Card. Raymond Leo Burke’s paper on Card. Pietro Gasparri’s theological and canonical contribution to the topic of the role and the identity of the ordained priesthood introduces the reader to more contemporary authors and topics. Bishop Philip Boyce’s paper looks at the priesthood and its intercessory role through the eyes of Bl. John Henry Cardinal Newman, Fr. Thomas McGovern analyzes the topic of priesthood in the teaching of. St. Pope John Paul II and Christian Schaller examines the theology of priesthood in Joseph Ratzinger’s episcopal homilies. Fr. Manfred Hauke provides the reader with a systematic reflection upon the ministerial action of the priest acting in persona Christi Capitis in the context of sacramental diaconate and informs the reader about the recent theological discussions regarding this topic. The volume concludes with an outlook to the future – Andrea Bellandi’s examination of Joseph Ratzinger’s vision of the role of a priest in the third millennium gives the reader a grasp of the vision of our Pope Emeritus regarding the ministerial priesthood in the years to come.
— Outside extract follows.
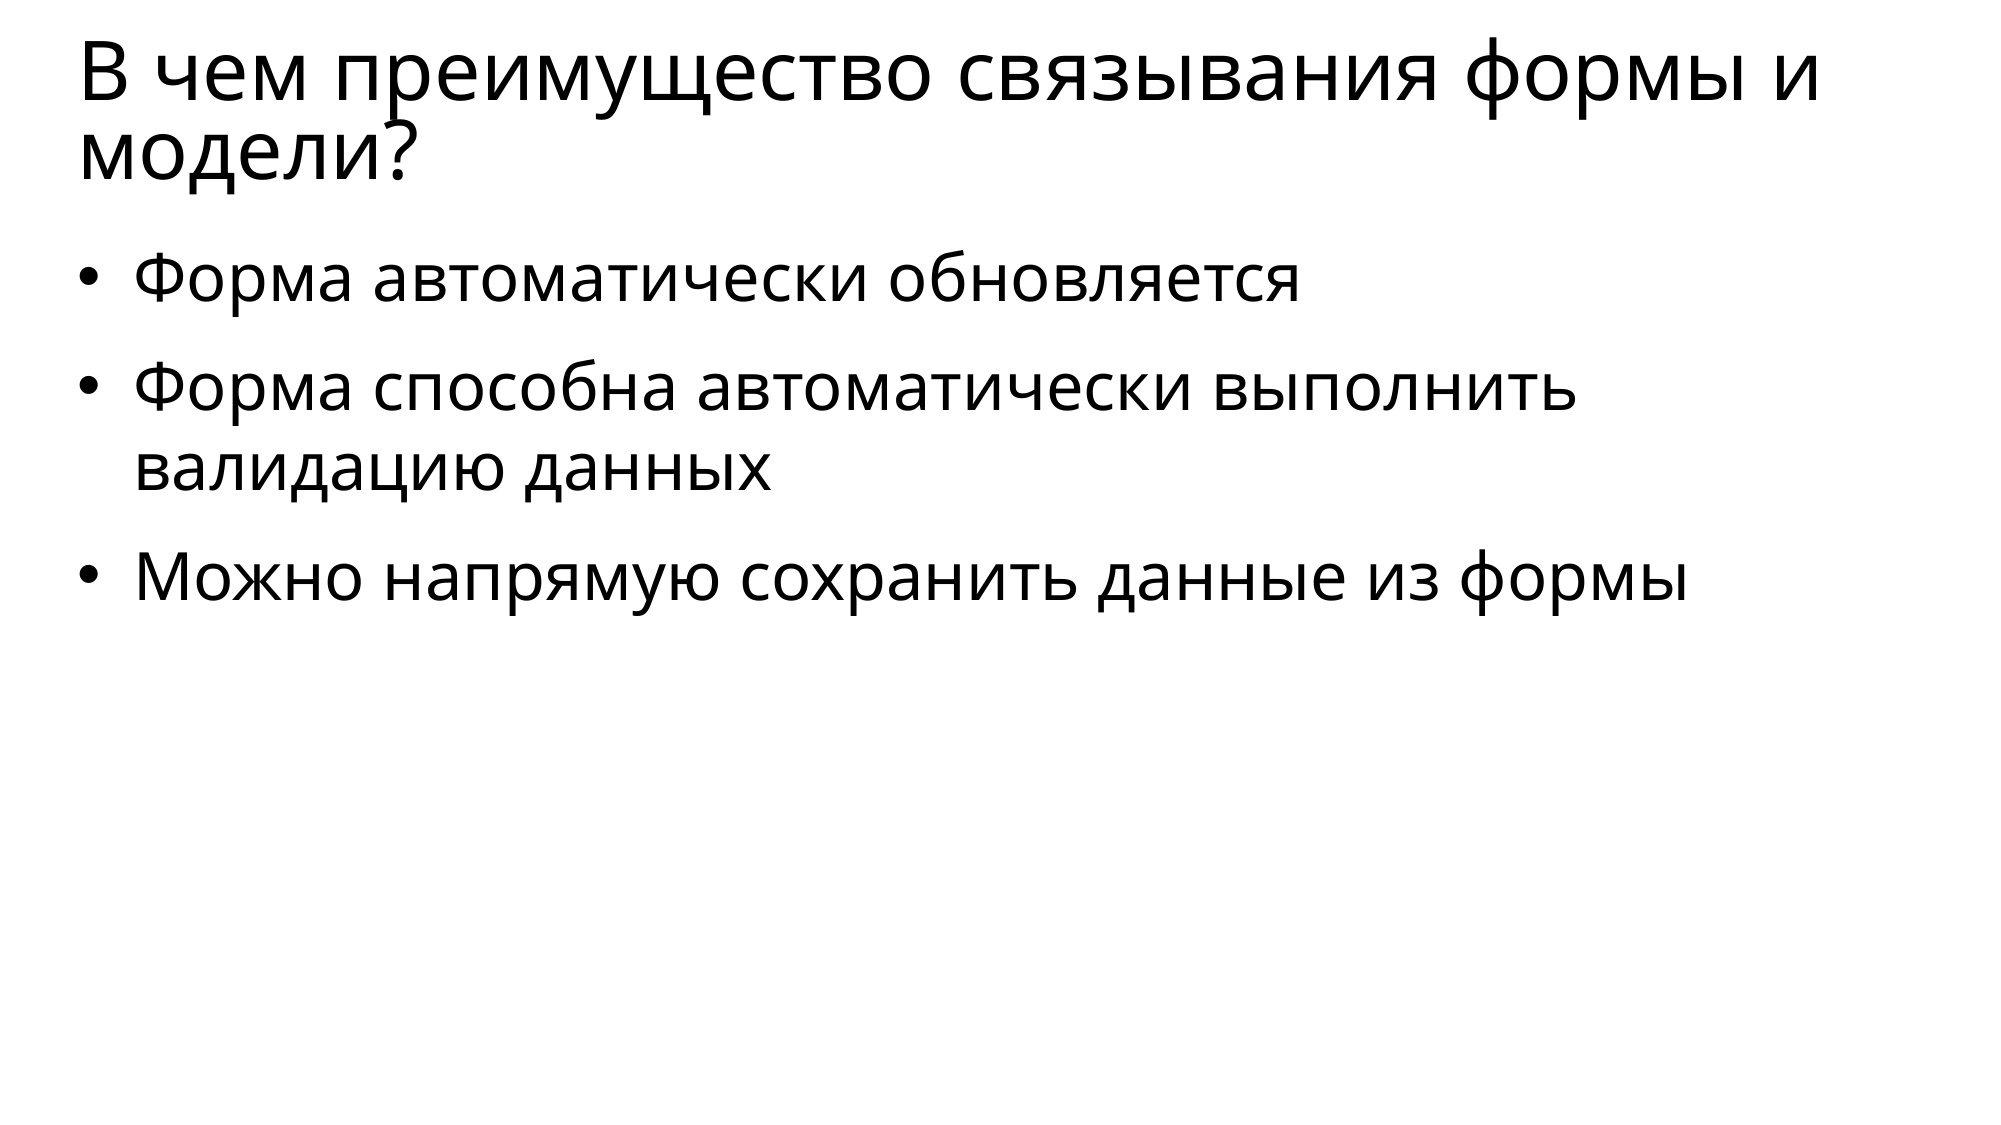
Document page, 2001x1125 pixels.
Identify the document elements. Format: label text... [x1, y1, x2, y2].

title В чем преимущество связывания формы и модели? [62, 29, 1953, 205]
list Форма автоматически обновляется Форма способна автоматически выполнить валидацию данных Можно напрямую сохранить данные из формы [62, 227, 1953, 1096]
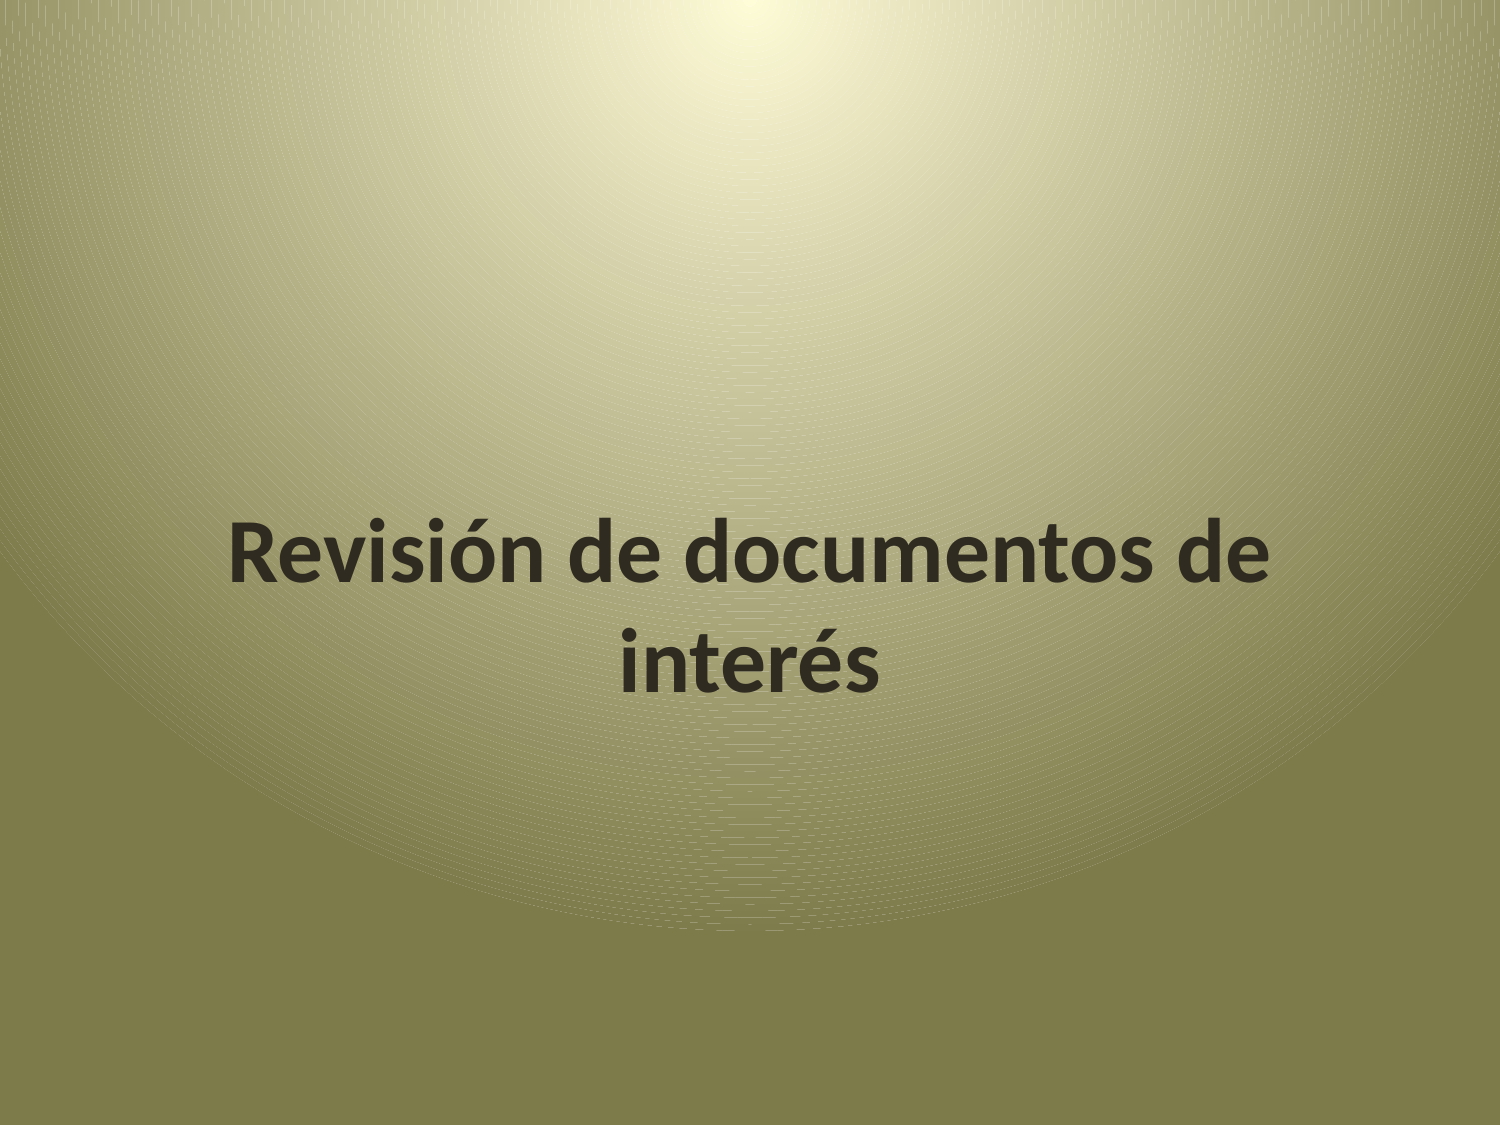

Thus, as can be seen, the volume offers the prospective reader a number of different angles from which they can look at the question of ordained priesthood: biblical, patristic, systematic, canonical, historical, practical and pastoral. Naturally, the volume does not aspire to be an exhaustive treatment of the topic of priesthood, but rather to be a useful contribution to other existing sources, both magisterial and academic. It is the hope of the editor that the proceedings of the Seventh Fota International Liturgical Conference, which now perhaps could and should change its name to Fota International Liturgical and Theological Conference, will turn out to be a useful tool for further investigations on the matter of the ministry of ordained priesthood, which our present Pontiff, Pope Francis, called once ‘a sign of the presence and action of the Risen Lord’ and a ‘building element of the community of brotherly love’.